Mosé rompe le tavole della legge, una volta disceso dal Sinai, la “parola”, l”insegnamento” e, così, non potremo più godere della lingua, dell'”insegnamento”, tramandato da Jansons sul podio. Il Maestro ora non c'è più e la sua assenza si fa presenza nell'intensità di un silenzio, nell'intensità della riflessione. La Parola è perduta. Chi conosca la leggenda di Hiram può ben comprendere la profondità del gesto compiuto dai Wiener Philharmoniker. 

Poi il concerto vero e proprio, perché non ci si può arrestare e la storia prosegue. Dopo una brevissima pausa e l'arrivo del pianoforte, è, infatti, la volta del Concerto per pianoforte e orchestra nr. 1 di Čajkovskij, con solista Denis Matsuev e la direzione di Jakub Hrůša.
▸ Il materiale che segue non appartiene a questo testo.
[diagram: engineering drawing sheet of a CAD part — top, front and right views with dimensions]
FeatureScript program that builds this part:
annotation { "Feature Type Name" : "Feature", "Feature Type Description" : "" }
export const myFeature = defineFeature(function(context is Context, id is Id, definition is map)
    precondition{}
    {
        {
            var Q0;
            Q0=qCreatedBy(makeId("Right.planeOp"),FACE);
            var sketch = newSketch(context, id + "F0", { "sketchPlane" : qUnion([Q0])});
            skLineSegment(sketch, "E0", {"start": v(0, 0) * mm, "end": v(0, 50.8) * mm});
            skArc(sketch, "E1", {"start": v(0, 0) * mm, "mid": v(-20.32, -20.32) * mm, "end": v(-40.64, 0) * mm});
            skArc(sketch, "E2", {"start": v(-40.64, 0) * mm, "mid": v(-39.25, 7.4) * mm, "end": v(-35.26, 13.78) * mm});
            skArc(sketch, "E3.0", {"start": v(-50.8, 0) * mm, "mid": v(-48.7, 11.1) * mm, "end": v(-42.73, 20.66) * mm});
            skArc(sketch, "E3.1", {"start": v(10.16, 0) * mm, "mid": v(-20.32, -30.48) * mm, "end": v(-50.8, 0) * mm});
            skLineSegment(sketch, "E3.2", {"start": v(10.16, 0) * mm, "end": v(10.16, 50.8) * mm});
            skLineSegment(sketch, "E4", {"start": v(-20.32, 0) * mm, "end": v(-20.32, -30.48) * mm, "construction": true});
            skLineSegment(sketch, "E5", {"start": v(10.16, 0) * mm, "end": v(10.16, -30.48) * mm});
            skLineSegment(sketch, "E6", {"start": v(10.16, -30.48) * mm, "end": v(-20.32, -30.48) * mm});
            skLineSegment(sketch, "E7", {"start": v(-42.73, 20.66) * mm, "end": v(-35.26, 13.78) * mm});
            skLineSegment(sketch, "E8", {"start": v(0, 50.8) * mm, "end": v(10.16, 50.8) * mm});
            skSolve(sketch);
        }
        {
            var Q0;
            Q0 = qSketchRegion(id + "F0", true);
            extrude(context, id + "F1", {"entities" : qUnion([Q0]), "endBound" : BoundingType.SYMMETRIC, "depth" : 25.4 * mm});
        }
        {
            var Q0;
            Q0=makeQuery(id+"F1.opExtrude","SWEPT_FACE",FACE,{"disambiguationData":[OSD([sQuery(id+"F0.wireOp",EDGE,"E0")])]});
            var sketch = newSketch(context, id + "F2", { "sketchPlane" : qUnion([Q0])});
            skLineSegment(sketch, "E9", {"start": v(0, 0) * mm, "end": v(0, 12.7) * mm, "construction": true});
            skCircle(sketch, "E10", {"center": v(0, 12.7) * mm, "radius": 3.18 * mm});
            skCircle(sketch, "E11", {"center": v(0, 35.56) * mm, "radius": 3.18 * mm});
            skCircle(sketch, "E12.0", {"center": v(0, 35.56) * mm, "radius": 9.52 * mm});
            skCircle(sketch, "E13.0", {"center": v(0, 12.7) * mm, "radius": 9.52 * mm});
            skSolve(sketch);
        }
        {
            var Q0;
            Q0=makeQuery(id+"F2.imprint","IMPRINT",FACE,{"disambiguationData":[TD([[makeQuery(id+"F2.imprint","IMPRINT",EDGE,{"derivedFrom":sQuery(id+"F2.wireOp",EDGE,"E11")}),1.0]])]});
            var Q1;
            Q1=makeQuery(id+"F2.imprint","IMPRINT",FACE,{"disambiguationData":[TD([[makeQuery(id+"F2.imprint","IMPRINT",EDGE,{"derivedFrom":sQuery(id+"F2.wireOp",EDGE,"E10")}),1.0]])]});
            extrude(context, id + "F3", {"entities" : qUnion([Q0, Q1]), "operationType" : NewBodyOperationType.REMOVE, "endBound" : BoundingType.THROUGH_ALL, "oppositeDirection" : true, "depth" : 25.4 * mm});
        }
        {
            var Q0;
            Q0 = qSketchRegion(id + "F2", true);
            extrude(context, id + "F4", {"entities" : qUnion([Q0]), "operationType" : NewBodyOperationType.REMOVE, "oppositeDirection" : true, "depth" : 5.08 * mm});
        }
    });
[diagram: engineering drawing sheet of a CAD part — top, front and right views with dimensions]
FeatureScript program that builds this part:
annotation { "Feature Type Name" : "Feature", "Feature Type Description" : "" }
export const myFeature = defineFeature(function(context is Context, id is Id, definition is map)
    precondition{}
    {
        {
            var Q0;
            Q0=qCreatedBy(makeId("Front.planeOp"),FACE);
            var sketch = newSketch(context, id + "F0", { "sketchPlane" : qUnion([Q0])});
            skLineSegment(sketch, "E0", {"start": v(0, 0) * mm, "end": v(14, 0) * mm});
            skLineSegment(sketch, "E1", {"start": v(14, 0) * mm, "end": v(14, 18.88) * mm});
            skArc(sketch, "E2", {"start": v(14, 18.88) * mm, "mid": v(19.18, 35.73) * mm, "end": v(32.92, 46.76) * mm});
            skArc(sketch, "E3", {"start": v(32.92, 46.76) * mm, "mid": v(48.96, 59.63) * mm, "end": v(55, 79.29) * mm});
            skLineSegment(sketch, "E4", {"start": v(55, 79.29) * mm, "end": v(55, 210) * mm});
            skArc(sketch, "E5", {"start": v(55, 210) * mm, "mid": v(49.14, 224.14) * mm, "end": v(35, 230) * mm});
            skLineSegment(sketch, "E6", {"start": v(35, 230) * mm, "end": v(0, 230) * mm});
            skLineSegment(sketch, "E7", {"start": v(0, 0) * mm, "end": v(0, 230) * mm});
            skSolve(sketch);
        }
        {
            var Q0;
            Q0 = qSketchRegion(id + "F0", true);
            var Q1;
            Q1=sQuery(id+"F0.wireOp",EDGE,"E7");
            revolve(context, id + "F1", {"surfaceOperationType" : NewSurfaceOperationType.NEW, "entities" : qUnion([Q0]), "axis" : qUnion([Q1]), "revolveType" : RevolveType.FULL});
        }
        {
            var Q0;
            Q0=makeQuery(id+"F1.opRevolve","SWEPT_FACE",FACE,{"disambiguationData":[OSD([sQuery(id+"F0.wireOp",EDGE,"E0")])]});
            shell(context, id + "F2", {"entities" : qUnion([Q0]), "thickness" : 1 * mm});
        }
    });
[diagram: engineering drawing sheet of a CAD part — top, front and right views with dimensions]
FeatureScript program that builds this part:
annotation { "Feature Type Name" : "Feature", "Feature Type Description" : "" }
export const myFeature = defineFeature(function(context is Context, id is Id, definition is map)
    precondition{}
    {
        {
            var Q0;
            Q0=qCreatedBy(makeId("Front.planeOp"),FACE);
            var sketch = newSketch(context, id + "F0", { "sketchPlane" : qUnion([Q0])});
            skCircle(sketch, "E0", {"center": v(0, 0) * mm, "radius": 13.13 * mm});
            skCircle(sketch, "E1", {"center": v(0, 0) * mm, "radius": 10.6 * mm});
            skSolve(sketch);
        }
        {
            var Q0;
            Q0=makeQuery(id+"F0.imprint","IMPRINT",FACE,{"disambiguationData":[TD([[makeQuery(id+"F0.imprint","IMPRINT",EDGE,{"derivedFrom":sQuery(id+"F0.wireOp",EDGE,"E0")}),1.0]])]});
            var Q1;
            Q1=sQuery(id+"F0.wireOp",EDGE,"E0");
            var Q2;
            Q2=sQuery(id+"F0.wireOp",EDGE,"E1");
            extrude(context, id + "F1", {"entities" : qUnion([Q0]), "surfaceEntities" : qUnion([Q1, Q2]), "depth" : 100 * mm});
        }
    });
A parte un'eccessiva irruenza del pianista nel primo movimento, quando sarebbe stato richiesto un uso più ponderato del pedale e un fraseggio più delicato, secondo e terzo movimento convincono appieno, grazie a una bella simbiosi fra l'orchestra, il solista e il direttore. Belle alcune soluzioni dinamiche, capaci di conferire una pregevole intensità all'esecuzione nel suo insieme.

Degno di lode anche il bis, con una meditazione ancora di Čajkovskij, naturalmente esplicitamente dedicata alla memoria di Mariss Jansons.

Piace anche il Concerto per orchestra, Sz 116 di Bartók, specialmente nei primi due movimenti e in quello conclusivo, nei quali il direttore ben sfrutta le peculiarità dei Wiener Philharmniker. Sono nel terzo e quarto movimento sarebbe stato preferibile concedere maggior spazio a un respiro orchestrale che diventiva sovente solo intuibile, a causa di un'agogica che lasciava poco spazio al fraseggio.

Al termine grande, e meritato, successo per tutti, con la mente rivolta allo scomparso Mariss Jansos, per il quale veniva richiesto di lasciare un pensiero scritto, su un registro poggiato sotto una foto abbrunata, al pari del nero vessillo di lutto dispiegato all'esterno del Musikverein.